17. Hukuk Dairesi 2013/15641 E. , 2015/1229 K.
"İçtihat Metni"MAHKEMESİ :Ticaret Mahkemesi
Taraflar arasındaki tazminat davasının yapılan yargılaması sonunda; kararda yazılı nedenlerden dolayı davanın kabulüne dair verilen hükmün süresi içinde davalı vekili tarafından temyiz edilmesi üzerine dosya incelendi gereği düşünüldü:
-K A R A R-
Davacı vekili, davalının zorunlu mali mesuliyet sigortacısı olduğu, müvekkilinin içinde yolcu olarak bulunduğu aracın neden olduğu trafik kazası sonrası müvekkilinin yaralandığını ileri sürerek, 2.000,00 TL maddi tazminatın 06.12.2010 kaza tarihinden işleyecek yasal faiziyle birlikte davalıdan tahsiline karar verilmesini talep ve dava etmiştir. Davacı vekili ıslah dilekçesi ile maddi tazminat talebini 67.786,03 TL"na arttırmıştır.
Davalı vekili, davanın reddini istemiştir.
Mahkemece, iddia, savunma ve toplanan delillere göre, davanın kabulü ile 67.786,03 TL"nın 09.07.2012 dava tarihinden işleyecek yasal faiziyle birlikte davalıdan tahsiline karar verilmiş; hüküm, davalı vekili tarafından temyiz edilmiştir.
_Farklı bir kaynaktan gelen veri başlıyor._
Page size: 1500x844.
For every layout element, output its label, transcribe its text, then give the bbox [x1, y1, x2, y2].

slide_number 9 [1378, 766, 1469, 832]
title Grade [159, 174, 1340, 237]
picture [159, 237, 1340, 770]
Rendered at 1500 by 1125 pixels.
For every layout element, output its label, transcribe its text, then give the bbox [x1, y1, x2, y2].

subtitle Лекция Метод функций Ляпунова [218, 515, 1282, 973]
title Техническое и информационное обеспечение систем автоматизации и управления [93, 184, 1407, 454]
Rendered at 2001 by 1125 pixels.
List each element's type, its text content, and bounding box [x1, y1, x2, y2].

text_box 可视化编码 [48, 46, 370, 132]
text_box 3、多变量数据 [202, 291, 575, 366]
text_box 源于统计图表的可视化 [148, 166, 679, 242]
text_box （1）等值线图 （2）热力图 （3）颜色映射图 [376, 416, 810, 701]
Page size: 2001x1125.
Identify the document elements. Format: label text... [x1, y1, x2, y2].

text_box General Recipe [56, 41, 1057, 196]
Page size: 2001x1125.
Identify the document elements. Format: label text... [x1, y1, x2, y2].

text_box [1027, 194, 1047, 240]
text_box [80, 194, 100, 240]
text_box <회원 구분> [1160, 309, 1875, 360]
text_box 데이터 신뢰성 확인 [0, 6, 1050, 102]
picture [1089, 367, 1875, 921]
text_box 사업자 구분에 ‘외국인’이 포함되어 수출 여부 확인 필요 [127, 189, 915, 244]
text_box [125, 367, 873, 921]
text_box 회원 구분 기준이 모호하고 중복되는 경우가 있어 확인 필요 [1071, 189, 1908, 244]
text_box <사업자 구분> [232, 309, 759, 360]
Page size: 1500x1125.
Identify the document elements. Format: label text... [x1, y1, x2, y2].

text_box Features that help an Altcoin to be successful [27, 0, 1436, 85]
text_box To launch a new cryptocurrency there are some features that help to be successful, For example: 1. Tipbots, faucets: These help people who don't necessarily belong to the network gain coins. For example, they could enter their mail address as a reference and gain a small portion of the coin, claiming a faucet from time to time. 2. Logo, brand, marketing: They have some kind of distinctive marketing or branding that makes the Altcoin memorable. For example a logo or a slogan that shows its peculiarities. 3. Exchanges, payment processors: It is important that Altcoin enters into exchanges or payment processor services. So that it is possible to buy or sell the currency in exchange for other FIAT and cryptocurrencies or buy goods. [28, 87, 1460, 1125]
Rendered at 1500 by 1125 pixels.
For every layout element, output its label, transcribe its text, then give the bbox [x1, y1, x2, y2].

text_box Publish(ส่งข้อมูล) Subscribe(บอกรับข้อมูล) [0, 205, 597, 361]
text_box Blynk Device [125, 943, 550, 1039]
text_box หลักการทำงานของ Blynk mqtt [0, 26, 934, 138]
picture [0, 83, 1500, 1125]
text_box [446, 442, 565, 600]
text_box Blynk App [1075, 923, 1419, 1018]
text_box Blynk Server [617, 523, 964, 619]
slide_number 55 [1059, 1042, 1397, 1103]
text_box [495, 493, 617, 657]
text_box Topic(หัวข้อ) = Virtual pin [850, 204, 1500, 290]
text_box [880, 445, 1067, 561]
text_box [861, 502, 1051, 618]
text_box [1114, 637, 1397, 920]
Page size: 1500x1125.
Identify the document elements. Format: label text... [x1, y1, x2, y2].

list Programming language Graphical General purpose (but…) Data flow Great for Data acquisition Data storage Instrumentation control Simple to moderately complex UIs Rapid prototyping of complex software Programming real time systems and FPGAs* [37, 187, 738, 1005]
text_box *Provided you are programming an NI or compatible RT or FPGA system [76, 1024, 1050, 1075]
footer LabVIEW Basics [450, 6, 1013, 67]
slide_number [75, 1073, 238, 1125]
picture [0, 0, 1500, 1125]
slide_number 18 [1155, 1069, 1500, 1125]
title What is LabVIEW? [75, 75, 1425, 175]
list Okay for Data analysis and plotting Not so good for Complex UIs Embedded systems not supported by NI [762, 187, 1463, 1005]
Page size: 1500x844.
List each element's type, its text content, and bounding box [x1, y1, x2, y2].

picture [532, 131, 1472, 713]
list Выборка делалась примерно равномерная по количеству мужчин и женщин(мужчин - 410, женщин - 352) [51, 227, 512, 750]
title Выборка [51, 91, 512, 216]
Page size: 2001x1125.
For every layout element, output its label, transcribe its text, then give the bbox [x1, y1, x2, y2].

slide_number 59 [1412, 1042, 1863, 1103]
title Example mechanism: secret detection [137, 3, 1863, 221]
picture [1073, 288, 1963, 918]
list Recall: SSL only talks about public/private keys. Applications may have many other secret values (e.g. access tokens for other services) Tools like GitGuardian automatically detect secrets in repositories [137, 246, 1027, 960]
Dava, trafik kazasından kaynaklanan maddi tazminat istemine ilişkindir.
1-6100 Sayılı HMK"nun 266. (1086 Sayılı HUMK"nun 275.) ve takip eden maddeleri uyarınca, mahkemece, çözümü hukuk dışında, özel veya teknik bilgiyi gerektiren hallerde, tarafların birinin talebi üzerine yahut kendiliğinden, bilirkişinin oy ve görüşü alınarak karar verilmelidir.Mahkemece alınan maluliyet raporunda, davacıda nörolojik bozukluktan sözedildiği halde heyette nöroloji uzmanı olmadığından rapor hüküm kurmaya yeterli değildir.
O halde mahkemece, ... Kuruluna davacının sevki sağlanarak, meslekte kazanma gücü kaybının belirlenmesi, davacıdaki nörolojik bozukluk ile kaza arasında illiyet bağı olup olmadığının tespiti hususunda rapor alınarak, varılacak uygun sonuç dairesinde bir karar verilmesi gerekirken, yetersiz ve hüküm kurmaya elverişli olmayan maluliyet raporuna dayalı olarak, yazılı şekilde karar verilmesi, doğru görülmemiştir.
2- Mahkemece, ... Asliye Hukuk Mahkemesince verilen görevsizlik kararı nedeniyle davalı lehine HMK"nın 331. maddesi gereğince vekalet ücretine hükmedilmemesi de isabetli olmayıp bozmayı gerektirmiştir.
3-Bozma sebeplerine göre, davalı vekilinin sair temyiz itirazlarının şimdilik incelenmesine gerek görülmemiştir.
SONUÇ: Yukarıda (1) ve (2) numaralı bentlerde açıklanan nedenlerle, davalı vekilinin temyiz itirazlarının kabulü ile hükmün BOZULMASINA, (3) numaralı bentte açıklanan nedenlerle, davalı vekilinin sair temyiz itirazlarının şimdilik incelenmesine yer olmadığına, peşin alınan harcın istek halinde temyiz eden davalıya geri verilmesine 29.01.2015 gününde oybirliğiyle karar verildi.